Association between MAPK pathway gene dependencies and mRNA transcription profiles following MAPK pathway inhibitor treatment

From the Gene Expression Omnibus (GEO; https://www.ncbi.nlm.nih.gov/geo/query/acc.cgi?acc=GSE101406), we obtained mRNA transcription responses profiled by the LINCS project80 for six cancer cell lines after small molecule inhibitor perturbations. The elements of these data include the names and concentrations of the anti-cancer drugs used to treat the six cell lines and the mRNA transcription responses following drug treatment. Next, we used the Connective Map toolbox81 in MATLAB to retrieve only the cancer cell lines with corresponding dose-response profiles in the GDSC and CCLE database to the seven MAPK pathway inhibitors that are represented within the LINCS dataset that we retrieved. We found that only the cell lines, MCF7 and A549 when treated with the MEK inhibitors, selumetinib and PD-0325901 were common between the databases.
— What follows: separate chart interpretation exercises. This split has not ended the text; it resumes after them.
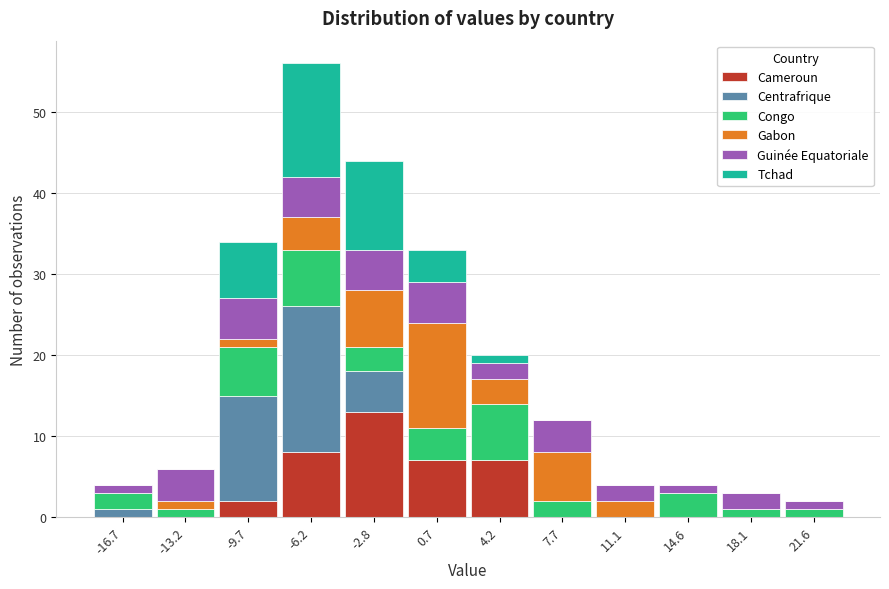

Reading left to right, list every stacked bar in this chart as the range it spans on the x-axis followed by its total height. Neither the bar edges nor the heights are printed on the chart, so give them approximately, as read against the axes.

-18.5 to -15.0: 4
-15.0 to -11.5: 6
-11.5 to -8.0: 34
-8.0 to -4.5: 56
-4.5 to -1.0: 44
-1.0 to 2.5: 33
2.5 to 6.0: 20
6.0 to 9.5: 12
9.5 to 13.0: 4
13.0 to 16.5: 4
16.5 to 20.0: 3
20.0 to 23.5: 2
We, therefore, evaluated the MAPK pathway mRNA transcription signatures that occur after selumetinib and PD-0325901 treatment in these two cell lines cognisant of the fact these cell lines have different dose-response profiles to selumetinib and PD-0325901 (see Fig. 7 and Supplementary Fig. 7).
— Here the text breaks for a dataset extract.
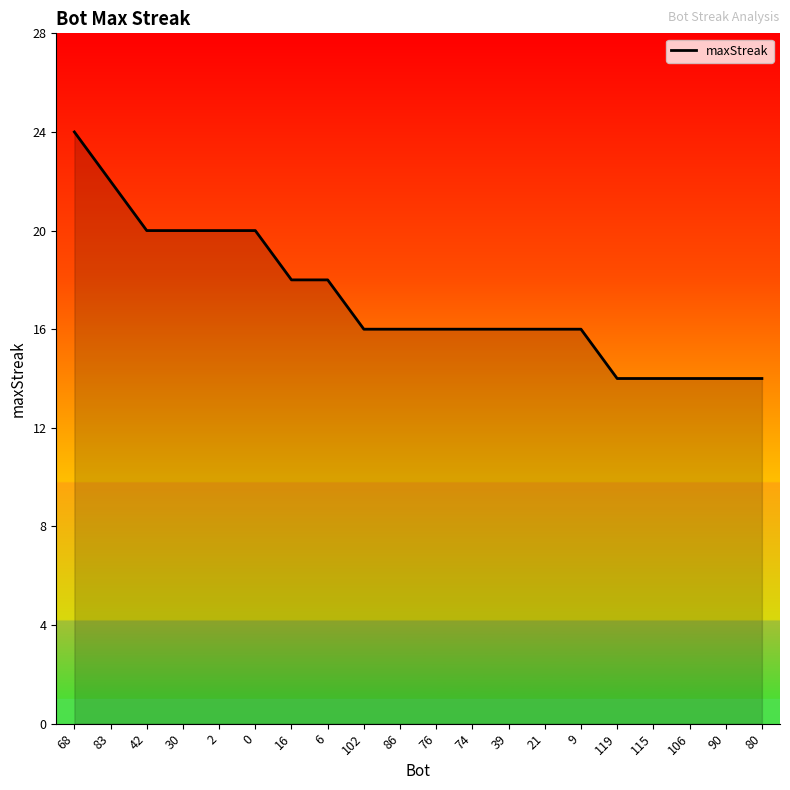

Which label corresponds to the largest value in the chart?

68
Statistics and reproducibility

We performed all statistical analyses in MATLAB 2019b. Where appropriate, we used the independent sample Student t-test, Welch test, the Wilcoxon rank-sum test and the one-way Analysis of Variance to compare groups of continuous variables. All statistical tests were considered significant if the returned two-sided p-value was <0.05 for single comparisons. Correcting for the multiple hypotheses test was done by calculating a two-sided q-value (false discovery rate) for each group/comparison using the Benjamini & Hochberg procedure.

Ethics approval

The study protocol was approved by The University of Cape Town; Health Sciences Research Ethics Committee IRB00001938. The publicly available datasets were collected by the cBioPortal, TCGA, CCLE, Achilles, GDSC, and LINCS projects and made available via their respective project databases. The methods used here were performed following the relevant policies, regulations and guidelines provided by the TCGA, CCLE, DepMap, GDSC, and LINCS projects.

Reporting summary

Further information on research design is available in the Nature Research Reporting Summary linked to this article.